Fun in POD-land

December 18th, 2014
PerlPOD

Fun in POD-land

I love to tinker with tools, utilities, tweaks, anything that can be used to make grease the production chain into stupendously slick efficiency. So it stands to reason that I’d be drawn to documentation, its format, its processors, the tools to display and search it. Heck, I’ve even been known to actually read it, now and then.

Documentation, in the Perl sphere, means POD. It’s a fairly simple markup format, but with just enough twists to make things… interesting.

As POD is as old as Perl, there is plenty of modules out there to parse it, and to generate output in pretty much all the usual formats. There are none, however, that does exactly what I want.

What do I want? I want simplicity. I want extensibility. I want trivially simple manipulations. And I think I want a peppermint tea. Don’t move, I’ll be back in 5 minutes.

Aaah, that’s better. Where was I? Oh yes, wants. To be more pragmatic, there are two use cases I’m pursuing.

The first one is the transformation of POD documents into any other format. I did a first foray into that when I played with PDF documents and Pod::Manual. That project is still on the backburner, and these days I’m also eyeing exporting Perl distribution documentation as Dash/Zeal docsets.

The second one is POD extension/manipulation in the context of distribution building. “But there are Pod::Elemental and Pod::Weaver for that!”, I hear you say. And you are right. But I have a confession to make:

Pod::Elemental and Pod::Weaver scare the everlasting bejeesus outta me.

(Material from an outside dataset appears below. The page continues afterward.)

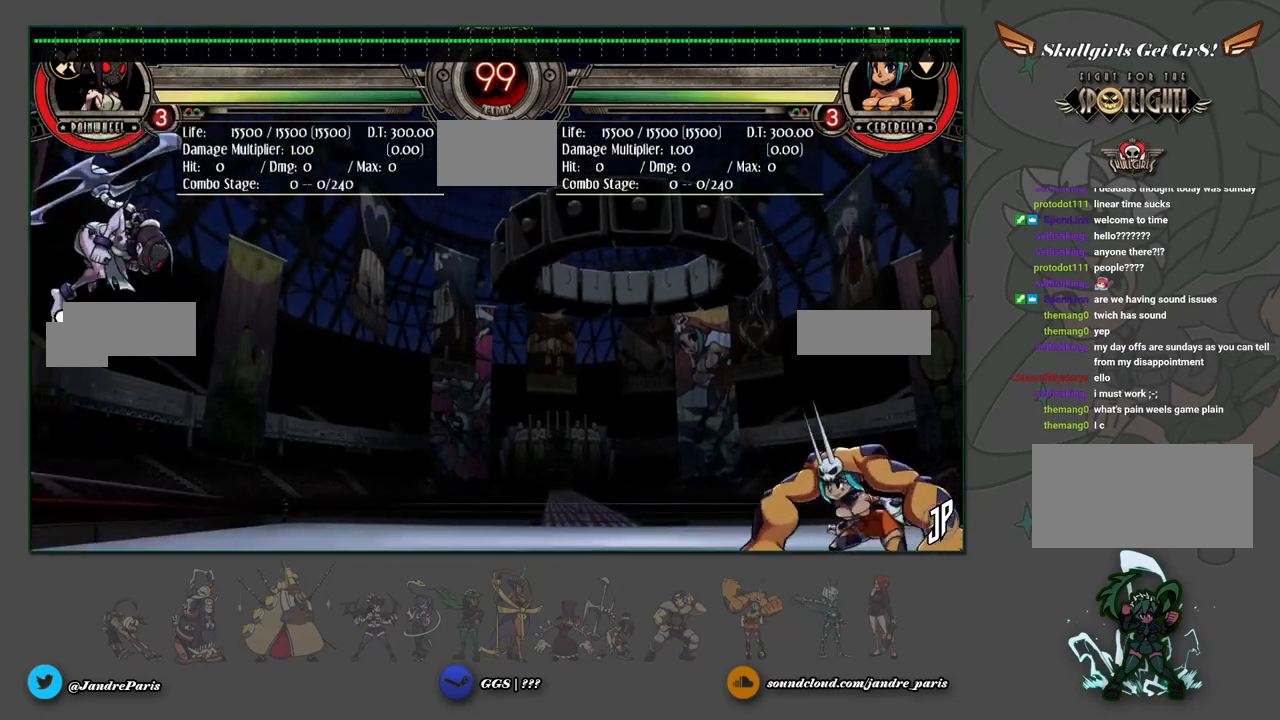
{"buttons": [], "left_stick": "up-left", "events": []}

Although fear can keeps me away only for so long. Underneath the initial gasp, I think that what disatisfy me is that each POD solution that I found on CPAN that gives me DOM manipulating powers is a special snowflake of a parser. Meaning that I have to learn about its DOM structure, its node descending rules, all that jazz. Meh. It’s all hard work. Why couldn’t it be simpler? Like, couldn’t it be just like a jQuery-enabled page, where getting a section could be as simple as $('head1.synopsis') and moving it elsewhere be one $some_section.insert_after($some_other_section)?

If you found yourself nodding at that last paragraph, keep reading. If, on the other hand, you felt the cold finger of dread run down your spine, you might want to go and get your comfort blanket before soldiering on…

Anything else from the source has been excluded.